(Document understanding data)
────────

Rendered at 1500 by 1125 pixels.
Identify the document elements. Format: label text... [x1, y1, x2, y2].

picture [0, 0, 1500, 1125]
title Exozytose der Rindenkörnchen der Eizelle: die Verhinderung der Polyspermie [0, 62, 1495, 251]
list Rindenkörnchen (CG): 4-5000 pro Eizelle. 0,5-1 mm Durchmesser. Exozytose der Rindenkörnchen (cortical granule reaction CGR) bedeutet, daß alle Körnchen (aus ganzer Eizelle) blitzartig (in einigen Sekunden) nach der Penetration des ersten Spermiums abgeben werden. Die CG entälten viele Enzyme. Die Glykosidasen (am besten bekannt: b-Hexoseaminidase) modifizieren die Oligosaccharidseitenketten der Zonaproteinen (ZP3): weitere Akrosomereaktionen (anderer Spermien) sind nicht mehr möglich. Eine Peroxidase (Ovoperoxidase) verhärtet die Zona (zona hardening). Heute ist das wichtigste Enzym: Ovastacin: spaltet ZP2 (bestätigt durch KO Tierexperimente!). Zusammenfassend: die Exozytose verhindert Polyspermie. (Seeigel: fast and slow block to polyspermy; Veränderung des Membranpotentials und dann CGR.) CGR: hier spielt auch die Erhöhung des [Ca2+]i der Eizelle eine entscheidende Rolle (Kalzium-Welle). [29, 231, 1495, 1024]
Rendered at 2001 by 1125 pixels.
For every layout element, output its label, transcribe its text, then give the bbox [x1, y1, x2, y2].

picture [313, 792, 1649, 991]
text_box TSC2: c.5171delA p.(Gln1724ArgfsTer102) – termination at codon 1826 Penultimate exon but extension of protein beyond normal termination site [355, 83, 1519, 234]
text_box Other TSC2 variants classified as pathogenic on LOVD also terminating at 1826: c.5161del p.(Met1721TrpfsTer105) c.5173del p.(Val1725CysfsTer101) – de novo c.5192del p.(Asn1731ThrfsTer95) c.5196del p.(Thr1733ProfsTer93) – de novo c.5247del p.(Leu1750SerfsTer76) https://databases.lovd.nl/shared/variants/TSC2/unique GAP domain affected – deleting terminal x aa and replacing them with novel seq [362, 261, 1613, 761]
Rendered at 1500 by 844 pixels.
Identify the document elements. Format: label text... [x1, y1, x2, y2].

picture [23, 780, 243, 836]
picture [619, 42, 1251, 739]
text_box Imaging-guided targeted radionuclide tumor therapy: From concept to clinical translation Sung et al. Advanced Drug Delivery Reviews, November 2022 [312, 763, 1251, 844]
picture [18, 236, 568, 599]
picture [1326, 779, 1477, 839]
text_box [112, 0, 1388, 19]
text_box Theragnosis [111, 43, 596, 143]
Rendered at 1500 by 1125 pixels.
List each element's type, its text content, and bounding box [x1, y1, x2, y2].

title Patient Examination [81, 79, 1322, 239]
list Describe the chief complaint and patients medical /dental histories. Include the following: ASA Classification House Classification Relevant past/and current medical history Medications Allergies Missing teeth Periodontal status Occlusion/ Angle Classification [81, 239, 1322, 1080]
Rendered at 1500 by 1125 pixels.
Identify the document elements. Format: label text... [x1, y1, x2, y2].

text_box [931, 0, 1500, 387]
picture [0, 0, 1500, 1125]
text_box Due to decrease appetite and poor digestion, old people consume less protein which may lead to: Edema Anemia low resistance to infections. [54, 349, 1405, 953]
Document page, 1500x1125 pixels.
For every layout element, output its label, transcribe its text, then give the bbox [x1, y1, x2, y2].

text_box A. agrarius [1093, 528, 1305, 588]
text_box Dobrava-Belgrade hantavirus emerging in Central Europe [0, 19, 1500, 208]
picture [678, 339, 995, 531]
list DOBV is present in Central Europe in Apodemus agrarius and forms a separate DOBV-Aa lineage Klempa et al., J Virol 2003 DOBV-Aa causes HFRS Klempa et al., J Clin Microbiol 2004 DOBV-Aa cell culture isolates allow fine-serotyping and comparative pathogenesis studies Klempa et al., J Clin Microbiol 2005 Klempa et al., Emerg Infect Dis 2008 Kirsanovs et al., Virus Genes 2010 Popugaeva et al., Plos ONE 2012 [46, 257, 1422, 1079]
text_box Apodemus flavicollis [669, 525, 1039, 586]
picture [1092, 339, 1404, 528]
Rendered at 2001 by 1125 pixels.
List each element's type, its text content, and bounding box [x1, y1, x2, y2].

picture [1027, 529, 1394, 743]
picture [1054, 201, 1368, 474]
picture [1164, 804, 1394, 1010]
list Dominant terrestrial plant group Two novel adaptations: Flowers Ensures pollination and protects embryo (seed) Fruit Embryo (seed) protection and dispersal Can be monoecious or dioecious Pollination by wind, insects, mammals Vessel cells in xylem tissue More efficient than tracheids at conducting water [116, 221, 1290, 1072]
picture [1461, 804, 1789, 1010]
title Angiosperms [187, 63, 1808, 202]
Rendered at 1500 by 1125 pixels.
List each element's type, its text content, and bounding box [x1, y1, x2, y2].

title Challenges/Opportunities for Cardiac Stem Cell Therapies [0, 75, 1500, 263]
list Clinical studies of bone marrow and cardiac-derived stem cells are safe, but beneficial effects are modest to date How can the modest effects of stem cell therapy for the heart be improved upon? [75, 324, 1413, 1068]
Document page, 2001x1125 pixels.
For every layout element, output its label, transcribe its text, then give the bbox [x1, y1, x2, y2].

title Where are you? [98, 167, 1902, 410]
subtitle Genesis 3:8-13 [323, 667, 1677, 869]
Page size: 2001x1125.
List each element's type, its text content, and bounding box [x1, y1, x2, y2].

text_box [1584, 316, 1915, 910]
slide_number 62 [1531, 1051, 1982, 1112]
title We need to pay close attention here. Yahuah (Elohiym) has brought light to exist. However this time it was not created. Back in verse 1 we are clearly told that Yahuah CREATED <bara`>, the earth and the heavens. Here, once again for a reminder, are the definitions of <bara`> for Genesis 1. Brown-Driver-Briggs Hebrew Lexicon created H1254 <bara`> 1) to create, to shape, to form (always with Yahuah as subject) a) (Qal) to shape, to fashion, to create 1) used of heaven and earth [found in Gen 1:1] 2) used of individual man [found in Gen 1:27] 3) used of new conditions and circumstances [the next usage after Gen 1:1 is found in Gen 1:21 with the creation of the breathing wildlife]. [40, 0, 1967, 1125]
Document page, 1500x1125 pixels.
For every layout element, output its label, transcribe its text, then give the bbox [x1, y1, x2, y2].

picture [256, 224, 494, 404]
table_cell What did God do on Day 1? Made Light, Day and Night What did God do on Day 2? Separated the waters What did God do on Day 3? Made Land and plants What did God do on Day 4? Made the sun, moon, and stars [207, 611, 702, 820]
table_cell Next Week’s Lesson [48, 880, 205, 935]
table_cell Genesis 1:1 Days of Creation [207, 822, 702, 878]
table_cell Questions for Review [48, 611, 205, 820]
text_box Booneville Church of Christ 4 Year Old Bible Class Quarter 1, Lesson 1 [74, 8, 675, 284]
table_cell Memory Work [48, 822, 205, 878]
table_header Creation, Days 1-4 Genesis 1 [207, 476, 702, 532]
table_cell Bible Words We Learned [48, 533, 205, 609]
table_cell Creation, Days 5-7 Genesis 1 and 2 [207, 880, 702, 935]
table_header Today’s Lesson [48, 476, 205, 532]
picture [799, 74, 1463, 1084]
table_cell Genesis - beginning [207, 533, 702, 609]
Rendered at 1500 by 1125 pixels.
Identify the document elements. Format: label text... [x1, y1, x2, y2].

────────

§ **TASK DETAILS**: When you transcribe the records above, keep every line exactly the same.

§ **ANSWER TO THE PROBLEM**:
Rendered at 1500 by 1125 pixels.
Identify the document elements. Format: label text... [x1, y1, x2, y2].

picture [0, 0, 1500, 1125]
title Exozytose der Rindenkörnchen der Eizelle: die Verhinderung der Polyspermie [0, 62, 1495, 251]
list Rindenkörnchen (CG): 4-5000 pro Eizelle. 0,5-1 mm Durchmesser. Exozytose der Rindenkörnchen (cortical granule reaction CGR) bedeutet, daß alle Körnchen (aus ganzer Eizelle) blitzartig (in einigen Sekunden) nach der Penetration des ersten Spermiums abgeben werden. Die CG entälten viele Enzyme. Die Glykosidasen (am besten bekannt: b-Hexoseaminidase) modifizieren die Oligosaccharidseitenketten der Zonaproteinen (ZP3): weitere Akrosomereaktionen (anderer Spermien) sind nicht mehr möglich. Eine Peroxidase (Ovoperoxidase) verhärtet die Zona (zona hardening). Heute ist das wichtigste Enzym: Ovastacin: spaltet ZP2 (bestätigt durch KO Tierexperimente!). Zusammenfassend: die Exozytose verhindert Polyspermie. (Seeigel: fast and slow block to polyspermy; Veränderung des Membranpotentials und dann CGR.) CGR: hier spielt auch die Erhöhung des [Ca2+]i der Eizelle eine entscheidende Rolle (Kalzium-Welle). [29, 231, 1495, 1024]
Rendered at 2001 by 1125 pixels.
For every layout element, output its label, transcribe its text, then give the bbox [x1, y1, x2, y2].

picture [313, 792, 1649, 991]
text_box TSC2: c.5171delA p.(Gln1724ArgfsTer102) – termination at codon 1826 Penultimate exon but extension of protein beyond normal termination site [355, 83, 1519, 234]
text_box Other TSC2 variants classified as pathogenic on LOVD also terminating at 1826: c.5161del p.(Met1721TrpfsTer105) c.5173del p.(Val1725CysfsTer101) – de novo c.5192del p.(Asn1731ThrfsTer95) c.5196del p.(Thr1733ProfsTer93) – de novo c.5247del p.(Leu1750SerfsTer76) https://databases.lovd.nl/shared/variants/TSC2/unique GAP domain affected – deleting terminal x aa and replacing them with novel seq [362, 261, 1613, 761]
Rendered at 1500 by 844 pixels.
Identify the document elements. Format: label text... [x1, y1, x2, y2].

picture [23, 780, 243, 836]
picture [619, 42, 1251, 739]
text_box Imaging-guided targeted radionuclide tumor therapy: From concept to clinical translation Sung et al. Advanced Drug Delivery Reviews, November 2022 [312, 763, 1251, 844]
picture [18, 236, 568, 599]
picture [1326, 779, 1477, 839]
text_box [112, 0, 1388, 19]
text_box Theragnosis [111, 43, 596, 143]
Rendered at 1500 by 1125 pixels.
List each element's type, its text content, and bounding box [x1, y1, x2, y2].

title Patient Examination [81, 79, 1322, 239]
list Describe the chief complaint and patients medical /dental histories. Include the following: ASA Classification House Classification Relevant past/and current medical history Medications Allergies Missing teeth Periodontal status Occlusion/ Angle Classification [81, 239, 1322, 1080]
Rendered at 1500 by 1125 pixels.
Identify the document elements. Format: label text... [x1, y1, x2, y2].

text_box [931, 0, 1500, 387]
picture [0, 0, 1500, 1125]
text_box Due to decrease appetite and poor digestion, old people consume less protein which may lead to: Edema Anemia low resistance to infections. [54, 349, 1405, 953]
Document page, 1500x1125 pixels.
For every layout element, output its label, transcribe its text, then give the bbox [x1, y1, x2, y2].

text_box A. agrarius [1093, 528, 1305, 588]
text_box Dobrava-Belgrade hantavirus emerging in Central Europe [0, 19, 1500, 208]
picture [678, 339, 995, 531]
list DOBV is present in Central Europe in Apodemus agrarius and forms a separate DOBV-Aa lineage Klempa et al., J Virol 2003 DOBV-Aa causes HFRS Klempa et al., J Clin Microbiol 2004 DOBV-Aa cell culture isolates allow fine-serotyping and comparative pathogenesis studies Klempa et al., J Clin Microbiol 2005 Klempa et al., Emerg Infect Dis 2008 Kirsanovs et al., Virus Genes 2010 Popugaeva et al., Plos ONE 2012 [46, 257, 1422, 1079]
text_box Apodemus flavicollis [669, 525, 1039, 586]
picture [1092, 339, 1404, 528]
Rendered at 2001 by 1125 pixels.
List each element's type, its text content, and bounding box [x1, y1, x2, y2].

picture [1027, 529, 1394, 743]
picture [1054, 201, 1368, 474]
picture [1164, 804, 1394, 1010]
list Dominant terrestrial plant group Two novel adaptations: Flowers Ensures pollination and protects embryo (seed) Fruit Embryo (seed) protection and dispersal Can be monoecious or dioecious Pollination by wind, insects, mammals Vessel cells in xylem tissue More efficient than tracheids at conducting water [116, 221, 1290, 1072]
picture [1461, 804, 1789, 1010]
title Angiosperms [187, 63, 1808, 202]
Rendered at 1500 by 1125 pixels.
List each element's type, its text content, and bounding box [x1, y1, x2, y2].

title Challenges/Opportunities for Cardiac Stem Cell Therapies [0, 75, 1500, 263]
list Clinical studies of bone marrow and cardiac-derived stem cells are safe, but beneficial effects are modest to date How can the modest effects of stem cell therapy for the heart be improved upon? [75, 324, 1413, 1068]
Document page, 2001x1125 pixels.
For every layout element, output its label, transcribe its text, then give the bbox [x1, y1, x2, y2].

title Where are you? [98, 167, 1902, 410]
subtitle Genesis 3:8-13 [323, 667, 1677, 869]
Page size: 2001x1125.
List each element's type, its text content, and bounding box [x1, y1, x2, y2].

text_box [1584, 316, 1915, 910]
slide_number 62 [1531, 1051, 1982, 1112]
title We need to pay close attention here. Yahuah (Elohiym) has brought light to exist. However this time it was not created. Back in verse 1 we are clearly told that Yahuah CREATED <bara`>, the earth and the heavens. Here, once again for a reminder, are the definitions of <bara`> for Genesis 1. Brown-Driver-Briggs Hebrew Lexicon created H1254 <bara`> 1) to create, to shape, to form (always with Yahuah as subject) a) (Qal) to shape, to fashion, to create 1) used of heaven and earth [found in Gen 1:1] 2) used of individual man [found in Gen 1:27] 3) used of new conditions and circumstances [the next usage after Gen 1:1 is found in Gen 1:21 with the creation of the breathing wildlife]. [40, 0, 1967, 1125]
Document page, 1500x1125 pixels.
For every layout element, output its label, transcribe its text, then give the bbox [x1, y1, x2, y2].

picture [256, 224, 494, 404]
table_cell What did God do on Day 1? Made Light, Day and Night What did God do on Day 2? Separated the waters What did God do on Day 3? Made Land and plants What did God do on Day 4? Made the sun, moon, and stars [207, 611, 702, 820]
table_cell Next Week’s Lesson [48, 880, 205, 935]
table_cell Genesis 1:1 Days of Creation [207, 822, 702, 878]
table_cell Questions for Review [48, 611, 205, 820]
text_box Booneville Church of Christ 4 Year Old Bible Class Quarter 1, Lesson 1 [74, 8, 675, 284]
table_cell Memory Work [48, 822, 205, 878]
table_header Creation, Days 1-4 Genesis 1 [207, 476, 702, 532]
table_cell Bible Words We Learned [48, 533, 205, 609]
table_cell Creation, Days 5-7 Genesis 1 and 2 [207, 880, 702, 935]
table_header Today’s Lesson [48, 476, 205, 532]
picture [799, 74, 1463, 1084]
table_cell Genesis - beginning [207, 533, 702, 609]
Rendered at 1500 by 1125 pixels.
Identify the document elements. Format: label text... [x1, y1, x2, y2].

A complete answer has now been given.